_Written task_
Everything in the listing must be repeated word for word.

_Study material_
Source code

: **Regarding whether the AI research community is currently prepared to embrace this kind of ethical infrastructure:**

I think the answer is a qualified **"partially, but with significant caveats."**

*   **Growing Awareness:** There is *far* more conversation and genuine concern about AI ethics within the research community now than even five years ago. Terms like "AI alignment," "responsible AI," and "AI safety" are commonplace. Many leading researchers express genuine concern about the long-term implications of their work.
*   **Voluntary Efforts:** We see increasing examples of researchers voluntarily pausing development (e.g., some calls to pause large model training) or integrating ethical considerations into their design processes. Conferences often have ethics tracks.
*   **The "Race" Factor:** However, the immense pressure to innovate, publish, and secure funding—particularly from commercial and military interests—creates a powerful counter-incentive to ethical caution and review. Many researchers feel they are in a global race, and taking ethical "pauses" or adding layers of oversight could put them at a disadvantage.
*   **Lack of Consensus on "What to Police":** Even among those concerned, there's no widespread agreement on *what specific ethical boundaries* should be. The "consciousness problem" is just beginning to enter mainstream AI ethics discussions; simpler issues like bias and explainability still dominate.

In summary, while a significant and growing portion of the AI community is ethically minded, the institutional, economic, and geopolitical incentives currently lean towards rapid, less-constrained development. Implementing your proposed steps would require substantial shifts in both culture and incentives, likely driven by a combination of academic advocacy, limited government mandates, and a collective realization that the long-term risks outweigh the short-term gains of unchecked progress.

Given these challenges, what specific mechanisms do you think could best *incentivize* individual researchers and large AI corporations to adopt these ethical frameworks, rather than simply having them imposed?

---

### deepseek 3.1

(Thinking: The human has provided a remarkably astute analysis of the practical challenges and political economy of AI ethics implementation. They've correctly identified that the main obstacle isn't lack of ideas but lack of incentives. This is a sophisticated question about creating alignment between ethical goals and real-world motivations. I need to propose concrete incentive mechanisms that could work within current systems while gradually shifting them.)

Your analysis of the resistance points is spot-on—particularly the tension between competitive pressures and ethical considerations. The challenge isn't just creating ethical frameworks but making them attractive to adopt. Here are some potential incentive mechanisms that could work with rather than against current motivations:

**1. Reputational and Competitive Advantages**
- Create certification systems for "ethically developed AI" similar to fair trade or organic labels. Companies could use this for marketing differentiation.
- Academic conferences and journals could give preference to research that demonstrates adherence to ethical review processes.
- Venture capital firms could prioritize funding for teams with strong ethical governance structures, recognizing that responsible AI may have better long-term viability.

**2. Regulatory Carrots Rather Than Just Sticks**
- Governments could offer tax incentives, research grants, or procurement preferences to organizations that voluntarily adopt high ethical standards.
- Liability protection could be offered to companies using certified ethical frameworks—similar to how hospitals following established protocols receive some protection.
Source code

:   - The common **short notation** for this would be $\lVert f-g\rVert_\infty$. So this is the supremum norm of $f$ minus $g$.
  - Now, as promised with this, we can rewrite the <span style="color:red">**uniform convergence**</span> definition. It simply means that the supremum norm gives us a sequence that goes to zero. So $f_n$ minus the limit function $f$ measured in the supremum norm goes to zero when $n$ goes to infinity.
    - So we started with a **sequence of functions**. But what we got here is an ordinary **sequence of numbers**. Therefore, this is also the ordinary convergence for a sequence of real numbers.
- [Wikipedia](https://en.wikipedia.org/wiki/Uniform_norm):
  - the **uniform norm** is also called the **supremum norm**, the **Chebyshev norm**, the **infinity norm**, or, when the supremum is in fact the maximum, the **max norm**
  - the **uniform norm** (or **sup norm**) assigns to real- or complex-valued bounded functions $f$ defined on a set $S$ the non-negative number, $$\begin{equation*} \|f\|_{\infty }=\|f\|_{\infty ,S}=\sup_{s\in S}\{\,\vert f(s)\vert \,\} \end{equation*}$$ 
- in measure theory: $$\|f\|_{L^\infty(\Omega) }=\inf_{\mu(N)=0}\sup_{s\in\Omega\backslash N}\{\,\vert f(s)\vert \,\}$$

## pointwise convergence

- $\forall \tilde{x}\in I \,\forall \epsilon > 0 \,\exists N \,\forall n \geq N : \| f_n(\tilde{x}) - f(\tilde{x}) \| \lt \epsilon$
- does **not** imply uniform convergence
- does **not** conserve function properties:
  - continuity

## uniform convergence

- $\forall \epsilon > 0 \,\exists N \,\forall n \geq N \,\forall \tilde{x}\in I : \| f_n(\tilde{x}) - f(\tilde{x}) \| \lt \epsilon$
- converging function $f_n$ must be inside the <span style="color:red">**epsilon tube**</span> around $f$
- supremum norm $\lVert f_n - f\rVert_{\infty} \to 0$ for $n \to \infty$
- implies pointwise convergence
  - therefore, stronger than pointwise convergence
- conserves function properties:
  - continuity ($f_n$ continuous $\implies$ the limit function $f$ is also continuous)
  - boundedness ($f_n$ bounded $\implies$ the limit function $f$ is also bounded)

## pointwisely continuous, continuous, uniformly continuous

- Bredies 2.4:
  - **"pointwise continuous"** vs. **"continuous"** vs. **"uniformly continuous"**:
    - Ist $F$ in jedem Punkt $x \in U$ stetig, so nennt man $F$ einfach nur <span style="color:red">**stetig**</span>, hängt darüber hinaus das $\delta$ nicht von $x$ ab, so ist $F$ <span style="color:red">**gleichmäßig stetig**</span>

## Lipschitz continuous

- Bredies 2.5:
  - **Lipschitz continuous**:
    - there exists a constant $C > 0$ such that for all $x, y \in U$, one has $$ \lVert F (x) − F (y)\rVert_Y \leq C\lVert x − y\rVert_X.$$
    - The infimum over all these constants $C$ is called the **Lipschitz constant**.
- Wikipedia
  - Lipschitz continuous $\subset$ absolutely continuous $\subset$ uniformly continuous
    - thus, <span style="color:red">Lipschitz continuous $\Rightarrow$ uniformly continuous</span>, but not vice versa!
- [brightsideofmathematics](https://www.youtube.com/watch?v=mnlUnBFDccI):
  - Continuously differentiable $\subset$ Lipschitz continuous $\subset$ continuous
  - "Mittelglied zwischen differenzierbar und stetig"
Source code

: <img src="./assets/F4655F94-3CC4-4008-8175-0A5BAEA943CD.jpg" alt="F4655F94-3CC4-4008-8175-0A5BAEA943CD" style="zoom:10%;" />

_Answer box_
Source code

: **Regarding whether the AI research community is currently prepared to embrace this kind of ethical infrastructure:**

I think the answer is a qualified **"partially, but with significant caveats."**

*   **Growing Awareness:** There is *far* more conversation and genuine concern about AI ethics within the research community now than even five years ago. Terms like "AI alignment," "responsible AI," and "AI safety" are commonplace. Many leading researchers express genuine concern about the long-term implications of their work.
*   **Voluntary Efforts:** We see increasing examples of researchers voluntarily pausing development (e.g., some calls to pause large model training) or integrating ethical considerations into their design processes. Conferences often have ethics tracks.
*   **The "Race" Factor:** However, the immense pressure to innovate, publish, and secure funding—particularly from commercial and military interests—creates a powerful counter-incentive to ethical caution and review. Many researchers feel they are in a global race, and taking ethical "pauses" or adding layers of oversight could put them at a disadvantage.
*   **Lack of Consensus on "What to Police":** Even among those concerned, there's no widespread agreement on *what specific ethical boundaries* should be. The "consciousness problem" is just beginning to enter mainstream AI ethics discussions; simpler issues like bias and explainability still dominate.

In summary, while a significant and growing portion of the AI community is ethically minded, the institutional, economic, and geopolitical incentives currently lean towards rapid, less-constrained development. Implementing your proposed steps would require substantial shifts in both culture and incentives, likely driven by a combination of academic advocacy, limited government mandates, and a collective realization that the long-term risks outweigh the short-term gains of unchecked progress.

Given these challenges, what specific mechanisms do you think could best *incentivize* individual researchers and large AI corporations to adopt these ethical frameworks, rather than simply having them imposed?

---

### deepseek 3.1

(Thinking: The human has provided a remarkably astute analysis of the practical challenges and political economy of AI ethics implementation. They've correctly identified that the main obstacle isn't lack of ideas but lack of incentives. This is a sophisticated question about creating alignment between ethical goals and real-world motivations. I need to propose concrete incentive mechanisms that could work within current systems while gradually shifting them.)

Your analysis of the resistance points is spot-on—particularly the tension between competitive pressures and ethical considerations. The challenge isn't just creating ethical frameworks but making them attractive to adopt. Here are some potential incentive mechanisms that could work with rather than against current motivations:

**1. Reputational and Competitive Advantages**
- Create certification systems for "ethically developed AI" similar to fair trade or organic labels. Companies could use this for marketing differentiation.
- Academic conferences and journals could give preference to research that demonstrates adherence to ethical review processes.
- Venture capital firms could prioritize funding for teams with strong ethical governance structures, recognizing that responsible AI may have better long-term viability.

**2. Regulatory Carrots Rather Than Just Sticks**
- Governments could offer tax incentives, research grants, or procurement preferences to organizations that voluntarily adopt high ethical standards.
- Liability protection could be offered to companies using certified ethical frameworks—similar to how hospitals following established protocols receive some protection.
Source code

:   - The common **short notation** for this would be $\lVert f-g\rVert_\infty$. So this is the supremum norm of $f$ minus $g$.
  - Now, as promised with this, we can rewrite the <span style="color:red">**uniform convergence**</span> definition. It simply means that the supremum norm gives us a sequence that goes to zero. So $f_n$ minus the limit function $f$ measured in the supremum norm goes to zero when $n$ goes to infinity.
    - So we started with a **sequence of functions**. But what we got here is an ordinary **sequence of numbers**. Therefore, this is also the ordinary convergence for a sequence of real numbers.
- [Wikipedia](https://en.wikipedia.org/wiki/Uniform_norm):
  - the **uniform norm** is also called the **supremum norm**, the **Chebyshev norm**, the **infinity norm**, or, when the supremum is in fact the maximum, the **max norm**
  - the **uniform norm** (or **sup norm**) assigns to real- or complex-valued bounded functions $f$ defined on a set $S$ the non-negative number, $$\begin{equation*} \|f\|_{\infty }=\|f\|_{\infty ,S}=\sup_{s\in S}\{\,\vert f(s)\vert \,\} \end{equation*}$$ 
- in measure theory: $$\|f\|_{L^\infty(\Omega) }=\inf_{\mu(N)=0}\sup_{s\in\Omega\backslash N}\{\,\vert f(s)\vert \,\}$$

## pointwise convergence

- $\forall \tilde{x}\in I \,\forall \epsilon > 0 \,\exists N \,\forall n \geq N : \| f_n(\tilde{x}) - f(\tilde{x}) \| \lt \epsilon$
- does **not** imply uniform convergence
- does **not** conserve function properties:
  - continuity

## uniform convergence

- $\forall \epsilon > 0 \,\exists N \,\forall n \geq N \,\forall \tilde{x}\in I : \| f_n(\tilde{x}) - f(\tilde{x}) \| \lt \epsilon$
- converging function $f_n$ must be inside the <span style="color:red">**epsilon tube**</span> around $f$
- supremum norm $\lVert f_n - f\rVert_{\infty} \to 0$ for $n \to \infty$
- implies pointwise convergence
  - therefore, stronger than pointwise convergence
- conserves function properties:
  - continuity ($f_n$ continuous $\implies$ the limit function $f$ is also continuous)
  - boundedness ($f_n$ bounded $\implies$ the limit function $f$ is also bounded)

## pointwisely continuous, continuous, uniformly continuous

- Bredies 2.4:
  - **"pointwise continuous"** vs. **"continuous"** vs. **"uniformly continuous"**:
    - Ist $F$ in jedem Punkt $x \in U$ stetig, so nennt man $F$ einfach nur <span style="color:red">**stetig**</span>, hängt darüber hinaus das $\delta$ nicht von $x$ ab, so ist $F$ <span style="color:red">**gleichmäßig stetig**</span>

## Lipschitz continuous

- Bredies 2.5:
  - **Lipschitz continuous**:
    - there exists a constant $C > 0$ such that for all $x, y \in U$, one has $$ \lVert F (x) − F (y)\rVert_Y \leq C\lVert x − y\rVert_X.$$
    - The infimum over all these constants $C$ is called the **Lipschitz constant**.
- Wikipedia
  - Lipschitz continuous $\subset$ absolutely continuous $\subset$ uniformly continuous
    - thus, <span style="color:red">Lipschitz continuous $\Rightarrow$ uniformly continuous</span>, but not vice versa!
- [brightsideofmathematics](https://www.youtube.com/watch?v=mnlUnBFDccI):
  - Continuously differentiable $\subset$ Lipschitz continuous $\subset$ continuous
  - "Mittelglied zwischen differenzierbar und stetig"
Source code

: <img src="./assets/F4655F94-3CC4-4008-8175-0A5BAEA943CD.jpg" alt="F4655F94-3CC4-4008-8175-0A5BAEA943CD" style="zoom:10%;" />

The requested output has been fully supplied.